Minneapolis provides visitors with an exceptional range of activities beyond hockey. Find out more about the Minneapolis Metropolitan area here.
Equipment to Bring
The following list are our suggestions for equipment and other items you may find useful to bring when you attend a Lifetime Hockey School:
- Hockey equipment including a game stick and a dry land stick (white tape.) You need full gear and a helmet with at least a half shield.
- Lots of T-shirts and underwear (lots of sweating)
- Lots of socks (same)
- Flip flops (lots of showers at the rink)
- Gym shorts (dry land)
- Sweats (to wear around the rink)
- Hockey hats (cover our hockey hair)
- Duffel (besides your hockey bag to carry around extra stuff)
- Personal items (towels, shampoo, deodorant, soap et cetera)
- Medicinal (ace bandage, icy hot, Ibuprofen/aspirin, plastic bags for ice)
- Light jacket (you are in Minnesota and in an ice arena)
- Sunglasses, cell phone (sunny here)
- Camera (great pictures to be taken in the Twin Cities during the summer)

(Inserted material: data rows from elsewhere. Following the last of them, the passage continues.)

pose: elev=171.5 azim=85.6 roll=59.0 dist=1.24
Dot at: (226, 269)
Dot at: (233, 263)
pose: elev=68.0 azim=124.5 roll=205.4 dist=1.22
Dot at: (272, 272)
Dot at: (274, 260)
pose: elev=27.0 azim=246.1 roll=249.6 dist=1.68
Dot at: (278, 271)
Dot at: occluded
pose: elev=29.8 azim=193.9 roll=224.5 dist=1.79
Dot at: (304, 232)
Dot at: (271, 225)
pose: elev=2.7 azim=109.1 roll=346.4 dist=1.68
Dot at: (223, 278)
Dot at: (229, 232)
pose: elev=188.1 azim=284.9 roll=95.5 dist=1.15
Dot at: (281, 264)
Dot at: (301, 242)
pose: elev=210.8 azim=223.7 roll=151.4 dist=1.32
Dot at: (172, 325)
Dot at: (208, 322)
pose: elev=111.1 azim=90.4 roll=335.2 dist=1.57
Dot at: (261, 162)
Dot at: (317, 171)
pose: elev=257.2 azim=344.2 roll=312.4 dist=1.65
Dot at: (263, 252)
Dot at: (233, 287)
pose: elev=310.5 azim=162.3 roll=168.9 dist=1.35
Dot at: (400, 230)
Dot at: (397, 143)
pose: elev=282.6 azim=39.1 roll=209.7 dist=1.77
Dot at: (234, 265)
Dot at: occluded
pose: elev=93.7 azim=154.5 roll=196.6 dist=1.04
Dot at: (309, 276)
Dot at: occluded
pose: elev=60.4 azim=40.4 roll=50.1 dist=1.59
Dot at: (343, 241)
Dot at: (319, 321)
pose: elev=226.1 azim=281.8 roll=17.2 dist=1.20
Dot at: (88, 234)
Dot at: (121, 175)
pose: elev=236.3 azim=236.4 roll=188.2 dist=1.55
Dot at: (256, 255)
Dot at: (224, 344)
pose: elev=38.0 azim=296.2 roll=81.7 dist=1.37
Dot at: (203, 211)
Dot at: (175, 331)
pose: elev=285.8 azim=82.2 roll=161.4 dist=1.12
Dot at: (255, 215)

- Swim trunks (for all that time in the hot tub at the hotel)
- Notebook (for taking down all the information from the chalk talks)
Flying with Hockey Equipment
Traveling on the airlines with hockey equipment can be a little tricky but is very doable. Generally, airlines allow each passenger two checked bags, one carry-on bag and one personal item. They also have guidelines as to how large the bags can be and how much they can weigh. If you exceed their limits, they reserve the right to charge you additional fees to transport your bags. Many airlines have some exceptions in place when it comes to transporting sporting equipment. Your best bet is to go to the airline’s website and read their fine print on baggage allowances. Northwest Airlines for example limits your first checked bag to 50 pounds. You would be surprised how much 50 pounds is. All of your equipment including shoulder pads and skates will weigh-in between 30 and 35 pounds.
Carefully weigh and measure your bags beforehand so you know if you need to be prepared to pay extra. To protect your equipment and to make more space in your bag, stuff your shin pads into each leg of your hockey pants and then put in your gloves down the legs from the top and put your elbow pads on top of your shin pads. Stuff hockey socks into your helmet and put your helmet into the waist area of your hockey pants. Now you have a good base to stuff around with your skates, tape and water bottle (you can leave your water bottle at home, Lifetime Hockey provides one for you to take home with you). You can stuff more of your clothing into a plastic bag and place it into your hockey bag. As you know, you can’t take fluids on the airplane anymore so stuff all of your toiletries and cosmetics (it’s hockey camp, just bring shampoo and deodorant and tooth paste) into your hockey bag inside a zip lock type bag.